** Data section follows **

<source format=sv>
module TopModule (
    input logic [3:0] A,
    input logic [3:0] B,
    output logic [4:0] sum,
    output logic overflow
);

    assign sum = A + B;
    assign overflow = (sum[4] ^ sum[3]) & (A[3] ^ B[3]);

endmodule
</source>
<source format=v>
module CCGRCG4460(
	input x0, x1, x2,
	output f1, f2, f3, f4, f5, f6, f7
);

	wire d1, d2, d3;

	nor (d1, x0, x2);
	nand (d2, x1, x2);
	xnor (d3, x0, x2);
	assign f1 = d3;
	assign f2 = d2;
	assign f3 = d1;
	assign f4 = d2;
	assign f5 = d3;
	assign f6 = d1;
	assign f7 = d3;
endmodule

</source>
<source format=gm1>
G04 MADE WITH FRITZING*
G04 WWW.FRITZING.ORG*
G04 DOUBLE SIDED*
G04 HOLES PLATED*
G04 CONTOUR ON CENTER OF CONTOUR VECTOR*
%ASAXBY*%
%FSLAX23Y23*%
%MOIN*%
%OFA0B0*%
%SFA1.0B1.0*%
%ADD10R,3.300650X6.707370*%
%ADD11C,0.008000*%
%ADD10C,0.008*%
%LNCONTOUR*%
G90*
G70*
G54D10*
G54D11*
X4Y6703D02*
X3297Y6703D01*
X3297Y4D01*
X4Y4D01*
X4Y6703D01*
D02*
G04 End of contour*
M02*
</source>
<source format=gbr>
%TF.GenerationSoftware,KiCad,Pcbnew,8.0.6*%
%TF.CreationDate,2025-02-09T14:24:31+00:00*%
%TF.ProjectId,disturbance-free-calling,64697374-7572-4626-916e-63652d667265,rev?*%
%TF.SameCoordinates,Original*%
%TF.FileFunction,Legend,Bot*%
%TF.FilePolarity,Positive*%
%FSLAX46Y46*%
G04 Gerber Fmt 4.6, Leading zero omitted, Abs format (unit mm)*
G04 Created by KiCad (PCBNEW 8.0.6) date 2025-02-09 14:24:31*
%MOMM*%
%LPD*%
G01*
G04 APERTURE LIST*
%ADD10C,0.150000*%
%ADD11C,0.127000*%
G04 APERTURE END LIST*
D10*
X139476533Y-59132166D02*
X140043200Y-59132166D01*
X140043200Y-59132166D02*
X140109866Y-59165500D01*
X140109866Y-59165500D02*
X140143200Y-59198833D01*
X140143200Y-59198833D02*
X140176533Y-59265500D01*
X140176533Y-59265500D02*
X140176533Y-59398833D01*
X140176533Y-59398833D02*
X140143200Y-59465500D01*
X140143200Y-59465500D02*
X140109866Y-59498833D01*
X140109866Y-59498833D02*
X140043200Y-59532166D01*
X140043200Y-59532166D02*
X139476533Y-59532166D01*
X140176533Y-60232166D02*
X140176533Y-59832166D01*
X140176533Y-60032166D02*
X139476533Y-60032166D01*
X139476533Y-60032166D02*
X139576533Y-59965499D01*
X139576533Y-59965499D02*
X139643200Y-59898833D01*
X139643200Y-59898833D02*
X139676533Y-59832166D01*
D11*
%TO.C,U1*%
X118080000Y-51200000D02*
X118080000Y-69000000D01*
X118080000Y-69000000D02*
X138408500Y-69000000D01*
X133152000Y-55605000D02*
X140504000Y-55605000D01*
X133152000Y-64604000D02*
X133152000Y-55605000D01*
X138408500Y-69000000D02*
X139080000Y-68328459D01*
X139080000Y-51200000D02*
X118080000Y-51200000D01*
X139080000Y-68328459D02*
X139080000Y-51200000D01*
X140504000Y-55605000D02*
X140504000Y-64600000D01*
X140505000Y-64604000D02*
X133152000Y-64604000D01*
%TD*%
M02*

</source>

** End of Data section **
** Data section follows **

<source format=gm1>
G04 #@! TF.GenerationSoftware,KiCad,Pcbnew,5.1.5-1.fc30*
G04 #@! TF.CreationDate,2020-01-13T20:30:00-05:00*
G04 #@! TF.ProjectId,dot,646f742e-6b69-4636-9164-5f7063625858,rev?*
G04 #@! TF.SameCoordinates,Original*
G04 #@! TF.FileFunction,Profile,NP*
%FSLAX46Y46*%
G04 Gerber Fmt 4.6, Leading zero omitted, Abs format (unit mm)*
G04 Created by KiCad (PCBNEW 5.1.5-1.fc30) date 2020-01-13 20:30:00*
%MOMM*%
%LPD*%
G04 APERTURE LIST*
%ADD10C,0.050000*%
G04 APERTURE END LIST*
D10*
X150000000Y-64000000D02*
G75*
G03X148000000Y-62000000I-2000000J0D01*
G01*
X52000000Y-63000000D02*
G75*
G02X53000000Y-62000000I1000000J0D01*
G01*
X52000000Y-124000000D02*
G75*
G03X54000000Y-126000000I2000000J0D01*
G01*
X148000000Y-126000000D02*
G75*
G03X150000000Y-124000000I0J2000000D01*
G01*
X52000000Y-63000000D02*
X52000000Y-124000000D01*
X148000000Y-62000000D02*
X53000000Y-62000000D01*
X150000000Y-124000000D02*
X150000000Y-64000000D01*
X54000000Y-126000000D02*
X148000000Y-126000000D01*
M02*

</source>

** End of Data section **
** Data section follows **

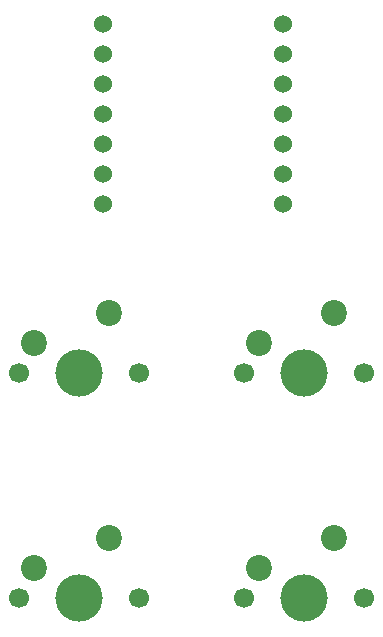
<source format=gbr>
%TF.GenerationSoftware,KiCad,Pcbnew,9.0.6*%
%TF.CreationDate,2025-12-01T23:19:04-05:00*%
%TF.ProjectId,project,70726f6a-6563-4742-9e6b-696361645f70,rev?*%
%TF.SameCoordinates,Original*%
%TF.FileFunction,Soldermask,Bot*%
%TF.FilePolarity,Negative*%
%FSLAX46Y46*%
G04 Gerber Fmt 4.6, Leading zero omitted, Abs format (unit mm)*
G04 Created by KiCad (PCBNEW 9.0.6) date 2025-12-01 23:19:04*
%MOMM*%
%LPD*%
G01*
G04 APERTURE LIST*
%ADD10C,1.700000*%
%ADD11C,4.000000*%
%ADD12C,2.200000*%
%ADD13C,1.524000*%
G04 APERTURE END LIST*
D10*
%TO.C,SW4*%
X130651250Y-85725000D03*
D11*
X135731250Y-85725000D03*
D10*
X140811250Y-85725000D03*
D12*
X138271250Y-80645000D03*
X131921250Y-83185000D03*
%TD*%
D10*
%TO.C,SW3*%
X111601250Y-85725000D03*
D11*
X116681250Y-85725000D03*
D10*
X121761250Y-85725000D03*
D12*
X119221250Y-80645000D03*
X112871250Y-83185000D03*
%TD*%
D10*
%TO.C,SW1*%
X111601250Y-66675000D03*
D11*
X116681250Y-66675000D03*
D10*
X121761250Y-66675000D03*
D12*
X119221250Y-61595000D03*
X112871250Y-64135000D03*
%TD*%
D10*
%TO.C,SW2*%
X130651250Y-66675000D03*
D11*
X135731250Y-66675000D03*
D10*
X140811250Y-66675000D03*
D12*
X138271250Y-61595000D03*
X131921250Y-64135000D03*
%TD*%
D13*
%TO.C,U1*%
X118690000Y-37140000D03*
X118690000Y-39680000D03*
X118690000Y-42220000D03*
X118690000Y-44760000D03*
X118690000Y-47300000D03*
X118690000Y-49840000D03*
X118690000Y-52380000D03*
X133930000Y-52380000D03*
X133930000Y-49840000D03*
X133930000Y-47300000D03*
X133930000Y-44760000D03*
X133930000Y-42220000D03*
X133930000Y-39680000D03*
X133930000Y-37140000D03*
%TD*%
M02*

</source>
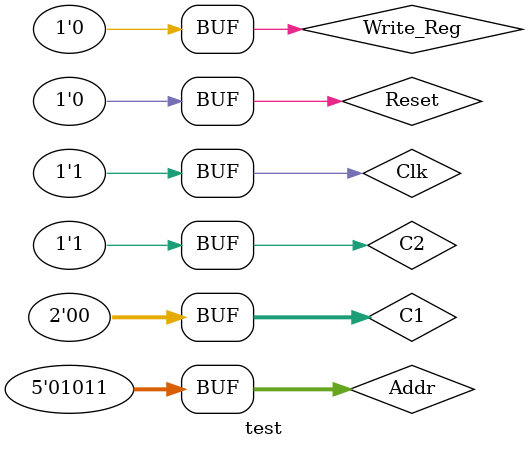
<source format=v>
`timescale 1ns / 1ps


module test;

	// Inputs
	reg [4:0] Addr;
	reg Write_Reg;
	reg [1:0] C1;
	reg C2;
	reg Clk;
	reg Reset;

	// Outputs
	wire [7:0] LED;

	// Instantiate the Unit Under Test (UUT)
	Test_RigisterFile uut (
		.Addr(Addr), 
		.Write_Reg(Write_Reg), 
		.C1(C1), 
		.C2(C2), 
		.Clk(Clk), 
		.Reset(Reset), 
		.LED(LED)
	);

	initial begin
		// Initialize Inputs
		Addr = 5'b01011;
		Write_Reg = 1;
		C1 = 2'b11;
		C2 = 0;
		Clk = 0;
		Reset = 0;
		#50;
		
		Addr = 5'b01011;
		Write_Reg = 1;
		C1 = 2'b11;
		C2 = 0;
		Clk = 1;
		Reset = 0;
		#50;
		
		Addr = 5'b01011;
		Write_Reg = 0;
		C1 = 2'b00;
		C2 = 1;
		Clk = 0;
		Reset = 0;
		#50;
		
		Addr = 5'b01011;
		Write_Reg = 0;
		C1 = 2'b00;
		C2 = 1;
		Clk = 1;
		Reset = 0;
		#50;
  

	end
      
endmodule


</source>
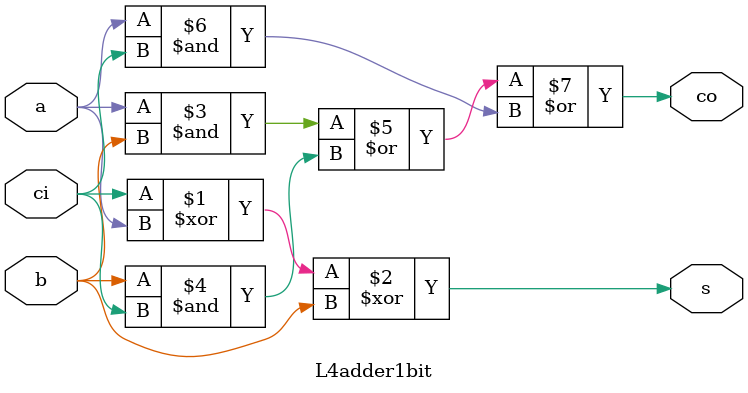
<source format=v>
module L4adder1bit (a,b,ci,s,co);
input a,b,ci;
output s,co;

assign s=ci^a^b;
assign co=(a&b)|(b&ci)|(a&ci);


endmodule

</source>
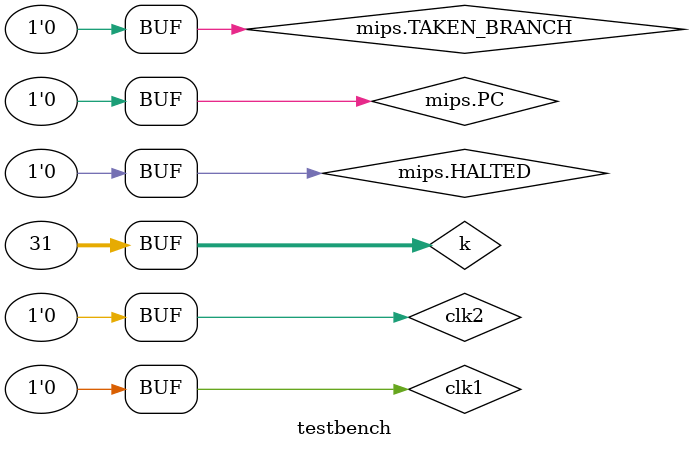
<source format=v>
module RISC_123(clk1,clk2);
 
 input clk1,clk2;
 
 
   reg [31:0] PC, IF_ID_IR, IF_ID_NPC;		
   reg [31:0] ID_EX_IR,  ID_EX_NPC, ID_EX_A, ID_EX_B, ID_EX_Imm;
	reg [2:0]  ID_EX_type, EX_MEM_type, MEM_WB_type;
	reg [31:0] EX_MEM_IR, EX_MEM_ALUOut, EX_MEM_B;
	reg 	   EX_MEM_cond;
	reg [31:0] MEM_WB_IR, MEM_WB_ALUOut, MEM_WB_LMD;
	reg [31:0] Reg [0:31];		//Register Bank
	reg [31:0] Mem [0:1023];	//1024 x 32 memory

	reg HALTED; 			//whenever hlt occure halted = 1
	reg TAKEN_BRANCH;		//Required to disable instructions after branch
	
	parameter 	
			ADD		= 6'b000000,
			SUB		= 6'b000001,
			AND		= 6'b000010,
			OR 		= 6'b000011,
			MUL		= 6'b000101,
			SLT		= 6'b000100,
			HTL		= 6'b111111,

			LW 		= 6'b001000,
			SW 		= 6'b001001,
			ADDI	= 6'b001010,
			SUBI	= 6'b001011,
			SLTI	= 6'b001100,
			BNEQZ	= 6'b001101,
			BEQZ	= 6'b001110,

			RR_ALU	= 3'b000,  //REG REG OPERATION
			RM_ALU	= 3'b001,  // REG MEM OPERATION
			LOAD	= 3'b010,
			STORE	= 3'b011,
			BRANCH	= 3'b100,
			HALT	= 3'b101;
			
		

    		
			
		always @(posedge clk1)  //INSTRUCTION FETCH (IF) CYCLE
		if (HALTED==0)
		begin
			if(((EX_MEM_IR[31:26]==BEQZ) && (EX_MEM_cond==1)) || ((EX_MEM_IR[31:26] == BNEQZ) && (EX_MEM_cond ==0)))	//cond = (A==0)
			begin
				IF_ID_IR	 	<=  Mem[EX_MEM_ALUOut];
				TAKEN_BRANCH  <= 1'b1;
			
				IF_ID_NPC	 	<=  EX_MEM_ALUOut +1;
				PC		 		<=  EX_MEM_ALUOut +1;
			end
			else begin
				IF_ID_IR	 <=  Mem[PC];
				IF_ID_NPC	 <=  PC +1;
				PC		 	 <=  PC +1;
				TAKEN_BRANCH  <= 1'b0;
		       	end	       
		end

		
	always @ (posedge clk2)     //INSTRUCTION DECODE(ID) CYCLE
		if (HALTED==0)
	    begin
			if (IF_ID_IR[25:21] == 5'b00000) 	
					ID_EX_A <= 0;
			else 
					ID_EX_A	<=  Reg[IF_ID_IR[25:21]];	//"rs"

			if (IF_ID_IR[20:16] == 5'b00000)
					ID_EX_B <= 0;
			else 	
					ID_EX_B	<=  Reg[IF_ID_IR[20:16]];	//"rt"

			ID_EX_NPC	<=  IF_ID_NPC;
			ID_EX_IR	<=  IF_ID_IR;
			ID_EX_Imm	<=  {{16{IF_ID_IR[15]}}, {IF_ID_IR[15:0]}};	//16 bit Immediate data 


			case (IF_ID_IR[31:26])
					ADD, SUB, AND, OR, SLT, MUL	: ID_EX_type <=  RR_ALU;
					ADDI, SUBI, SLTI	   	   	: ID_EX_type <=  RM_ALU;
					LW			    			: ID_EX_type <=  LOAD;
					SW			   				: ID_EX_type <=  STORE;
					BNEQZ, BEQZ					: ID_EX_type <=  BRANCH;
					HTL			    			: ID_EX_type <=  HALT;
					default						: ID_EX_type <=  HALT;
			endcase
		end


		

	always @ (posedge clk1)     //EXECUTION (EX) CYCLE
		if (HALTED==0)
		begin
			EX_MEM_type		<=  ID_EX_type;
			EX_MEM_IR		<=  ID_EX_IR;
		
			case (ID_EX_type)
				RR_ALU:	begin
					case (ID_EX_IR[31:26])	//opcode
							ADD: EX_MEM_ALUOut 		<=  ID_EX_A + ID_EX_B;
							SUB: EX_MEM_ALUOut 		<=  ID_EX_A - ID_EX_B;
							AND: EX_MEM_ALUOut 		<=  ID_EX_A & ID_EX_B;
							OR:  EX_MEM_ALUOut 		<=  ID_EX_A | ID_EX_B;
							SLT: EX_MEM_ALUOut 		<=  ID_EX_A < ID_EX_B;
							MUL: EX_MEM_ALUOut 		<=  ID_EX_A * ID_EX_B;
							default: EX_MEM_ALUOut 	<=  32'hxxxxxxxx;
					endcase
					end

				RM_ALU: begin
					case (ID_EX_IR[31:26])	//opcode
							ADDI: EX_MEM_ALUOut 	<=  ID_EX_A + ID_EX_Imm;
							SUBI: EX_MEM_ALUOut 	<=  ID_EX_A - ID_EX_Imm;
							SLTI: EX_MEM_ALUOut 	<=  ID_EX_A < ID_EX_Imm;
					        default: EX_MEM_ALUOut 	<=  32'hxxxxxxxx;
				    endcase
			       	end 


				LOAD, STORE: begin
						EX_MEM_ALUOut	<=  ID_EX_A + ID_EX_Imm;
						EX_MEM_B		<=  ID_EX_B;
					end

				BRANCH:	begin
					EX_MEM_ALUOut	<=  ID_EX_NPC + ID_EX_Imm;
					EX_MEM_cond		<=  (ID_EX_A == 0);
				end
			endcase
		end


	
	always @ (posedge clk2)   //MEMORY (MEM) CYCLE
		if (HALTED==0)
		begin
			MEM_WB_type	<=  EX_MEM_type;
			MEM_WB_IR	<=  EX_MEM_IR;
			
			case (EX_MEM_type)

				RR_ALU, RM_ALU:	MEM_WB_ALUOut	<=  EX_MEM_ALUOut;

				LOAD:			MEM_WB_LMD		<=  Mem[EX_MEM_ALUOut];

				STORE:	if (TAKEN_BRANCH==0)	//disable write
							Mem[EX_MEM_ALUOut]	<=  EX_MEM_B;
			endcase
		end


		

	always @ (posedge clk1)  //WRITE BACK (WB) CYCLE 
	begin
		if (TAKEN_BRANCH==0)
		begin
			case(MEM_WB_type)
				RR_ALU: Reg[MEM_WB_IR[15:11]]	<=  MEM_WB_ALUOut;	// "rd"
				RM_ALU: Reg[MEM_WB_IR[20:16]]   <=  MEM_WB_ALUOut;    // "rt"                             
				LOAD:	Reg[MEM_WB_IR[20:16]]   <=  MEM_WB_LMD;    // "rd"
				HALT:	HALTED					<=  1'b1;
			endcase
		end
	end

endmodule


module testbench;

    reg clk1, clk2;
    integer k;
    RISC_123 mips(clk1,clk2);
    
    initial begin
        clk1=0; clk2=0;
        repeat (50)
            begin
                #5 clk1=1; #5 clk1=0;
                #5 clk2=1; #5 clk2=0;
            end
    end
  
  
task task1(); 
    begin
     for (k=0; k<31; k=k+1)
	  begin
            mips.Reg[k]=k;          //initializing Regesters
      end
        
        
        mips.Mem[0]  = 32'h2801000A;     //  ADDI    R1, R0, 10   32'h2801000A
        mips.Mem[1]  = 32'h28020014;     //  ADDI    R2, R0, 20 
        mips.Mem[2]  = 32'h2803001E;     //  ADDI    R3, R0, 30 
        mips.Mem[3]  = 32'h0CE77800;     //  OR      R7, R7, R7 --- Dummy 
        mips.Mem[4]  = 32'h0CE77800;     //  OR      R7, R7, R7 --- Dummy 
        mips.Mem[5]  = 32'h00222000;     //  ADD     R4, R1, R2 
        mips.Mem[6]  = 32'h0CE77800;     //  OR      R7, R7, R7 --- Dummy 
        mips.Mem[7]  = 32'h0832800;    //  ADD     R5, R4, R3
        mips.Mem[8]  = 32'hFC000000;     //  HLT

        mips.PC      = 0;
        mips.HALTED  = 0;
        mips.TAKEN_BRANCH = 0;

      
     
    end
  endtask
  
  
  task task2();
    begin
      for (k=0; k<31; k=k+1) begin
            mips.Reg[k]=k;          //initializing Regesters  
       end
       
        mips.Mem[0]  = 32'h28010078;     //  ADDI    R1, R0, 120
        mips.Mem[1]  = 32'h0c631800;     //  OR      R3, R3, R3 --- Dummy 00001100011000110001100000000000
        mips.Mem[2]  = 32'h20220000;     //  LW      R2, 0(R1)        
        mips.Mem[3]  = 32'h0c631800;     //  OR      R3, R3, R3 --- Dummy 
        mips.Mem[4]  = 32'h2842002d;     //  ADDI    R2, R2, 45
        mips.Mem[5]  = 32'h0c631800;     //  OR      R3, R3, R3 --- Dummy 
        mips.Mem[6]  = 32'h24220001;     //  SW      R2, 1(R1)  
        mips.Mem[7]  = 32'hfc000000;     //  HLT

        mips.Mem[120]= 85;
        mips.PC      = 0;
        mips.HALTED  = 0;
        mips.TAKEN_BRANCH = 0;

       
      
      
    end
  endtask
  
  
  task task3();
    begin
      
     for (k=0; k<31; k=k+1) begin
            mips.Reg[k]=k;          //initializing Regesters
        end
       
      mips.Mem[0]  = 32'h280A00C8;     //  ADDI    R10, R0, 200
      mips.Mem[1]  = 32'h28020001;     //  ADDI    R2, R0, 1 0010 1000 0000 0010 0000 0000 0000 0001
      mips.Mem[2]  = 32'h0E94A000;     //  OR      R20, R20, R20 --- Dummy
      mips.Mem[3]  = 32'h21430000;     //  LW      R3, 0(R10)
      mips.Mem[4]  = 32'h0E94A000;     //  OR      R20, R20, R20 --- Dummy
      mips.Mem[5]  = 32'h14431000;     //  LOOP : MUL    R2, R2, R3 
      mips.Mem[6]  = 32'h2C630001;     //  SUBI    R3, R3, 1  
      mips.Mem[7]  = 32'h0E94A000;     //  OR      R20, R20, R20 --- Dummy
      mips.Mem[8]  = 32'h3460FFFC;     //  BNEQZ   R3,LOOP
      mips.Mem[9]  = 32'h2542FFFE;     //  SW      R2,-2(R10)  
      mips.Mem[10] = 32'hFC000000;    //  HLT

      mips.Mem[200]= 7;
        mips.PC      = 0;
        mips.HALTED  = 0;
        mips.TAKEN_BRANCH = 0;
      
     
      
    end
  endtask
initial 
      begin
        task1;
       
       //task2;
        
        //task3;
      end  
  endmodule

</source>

** End of Data section **

**Exercise:** Return one number, the count of lines in the records holding the word "SUBI".

**Result:** 4